Erst durch iPhone, iPad, E-Reader und Co. hat das Internet richtig laufen gelernt: Mobile Inhalte boomen bei den Usern und auch in klassischen Medienbranchen wie Print und TV wecken die neuen Endgeräte Hoffnungen auf eine Kompensation rückläufiger Zahlen bei Kioskverkäufen und Rezipienten. Doch bis jetzt sind kräftige Verdienstmodelle ausständig, zeigte sich bei einer Podiumsdiskussion der APA-E-Business-Community (EBC) in Wien.

 

"Es kommt zu einer Diversifizierung von Angeboten und Umsatzkanälen.

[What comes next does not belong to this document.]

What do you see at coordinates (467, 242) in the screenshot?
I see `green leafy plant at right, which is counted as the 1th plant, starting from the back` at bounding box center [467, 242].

Während die traditionellen Medien ersteres schon in Angriff genommen haben - etwa durch Inhalte für Tablets -, wird die Anpassung der Geschäftsmodelle noch ein wesentlich spannenderes Thema", analysierte Christian Adelsberger, Leiter Business Development bei der F&E-Einrichtung Evolaris, in seiner Keynote.

 

Der Erfolg in mobilen Welten hänge in einem wesentlichen Maße von der Vermeidung potenzieller Hürden für den Kunden ab. Das betreffe sowohl die technischen Möglichkeiten (Schlagworte: "anytime, anywhere, any device") als auch das Preismodell: "Wenn man schon Print hat, will man sich für mobile nicht wieder ein neues Paket besorgen", so Adelsberger.

 

"Alte" Medien könnten auch online vor allem durch Vertrauenswürdigkeit und Relevanz punkten. Bekanntermaßen wandle sich die Breite an kostenlos verfügbaren Inhalten schnell vom Segen zum Fluch, wenn das Überangebot die User überfordert, meinte Adelsberger.

 

Wie sinnvoll ist Content-Personalisierung?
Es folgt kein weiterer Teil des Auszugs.